The Nike-related arrest, however, turned out to be only the tip of the iceberg when it came to law violations. The following month, federal prosecutors in California announced 36 charges against Avenatti for fraud, perjury, tax evasion, embezzlement and other financial crimes; the month after that, he pleaded not guilty in New York to charges of wire fraud and identity theft involving Daniels and the proceeds of her book. Then he was hit with a suit by a paralyzed former client who claimed Avenatti stole $4m from a settlement.

The disgraced lawyer, ultimately, was convicted in 2020 in connection with the Nike plot, then sentenced to 2.5 years in prison. His time behind bars was significantly lengthened in 2022, when he was sentenced to 14 years in prison for stealing millions from his clients.

That’s where he remains, with few creature comforts and no access to the internet – though Avenatti, somehow, still manages to fire off some huffy tweets. When contacted this week by The Independent, a spokesman for the Bureau of Prisons confirmed inmates have no access to social media but said “we decline to speculate” on how Avenatti was publishing his views.

Other users, however, were having more than a little fun with his from-behind-bars armchair lawyering.

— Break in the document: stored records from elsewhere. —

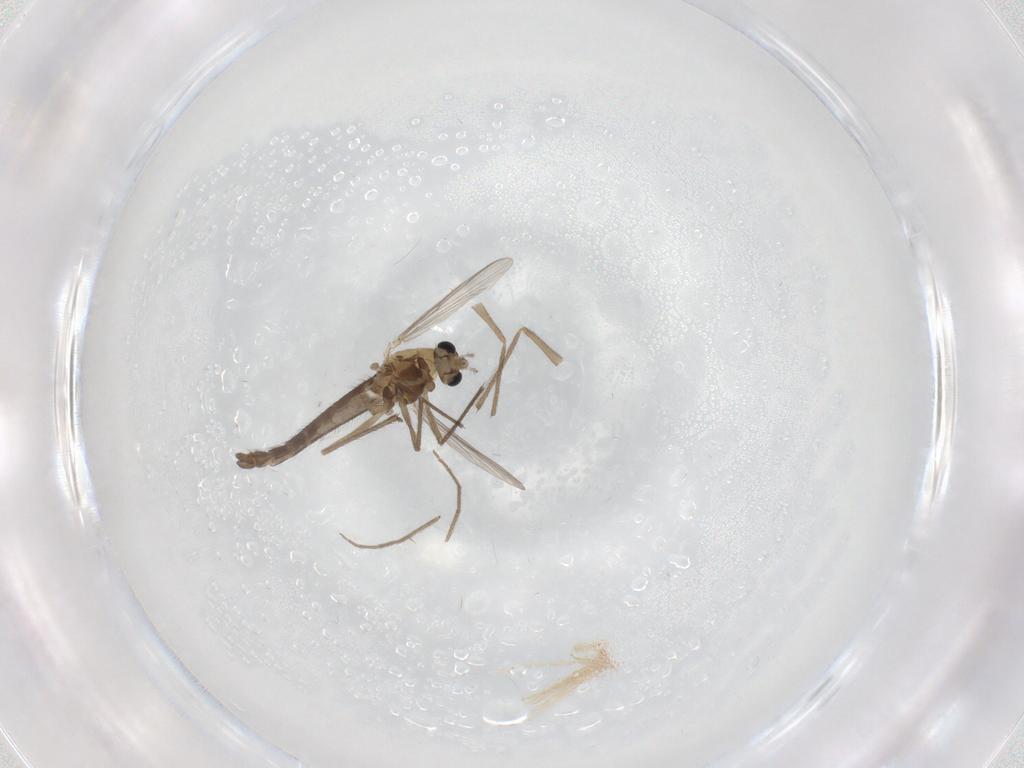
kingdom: Animalia
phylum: Arthropoda
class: Insecta
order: Diptera
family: Chironomidae
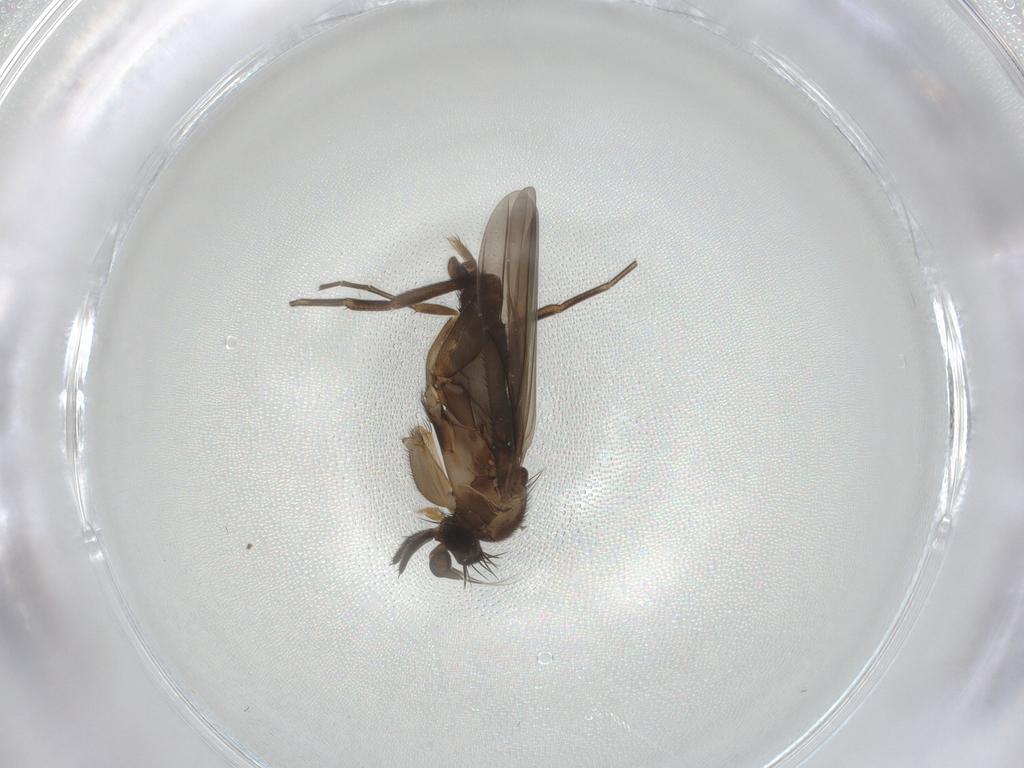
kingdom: Animalia
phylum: Arthropoda
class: Insecta
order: Diptera
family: Phoridae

“You working in the laundry today?” one cheeky X user wrote on Tuesday on the platform.

“Wow, a disgraced lawyer looking for relevancy,” wrote another.

Still others, clearly enjoying Avenatti’s downfall, used the lawyer’s own past behaviour and hashtags against him – with one particular barb tweeted by commentator @NotHoodlum to nearly 200,000 followers.

It was short, it was simple, and it was a brilliant satirical nod to Avenatti’s arrogance that summed up the overarching attitude of the wider American public: “BASTA With you.”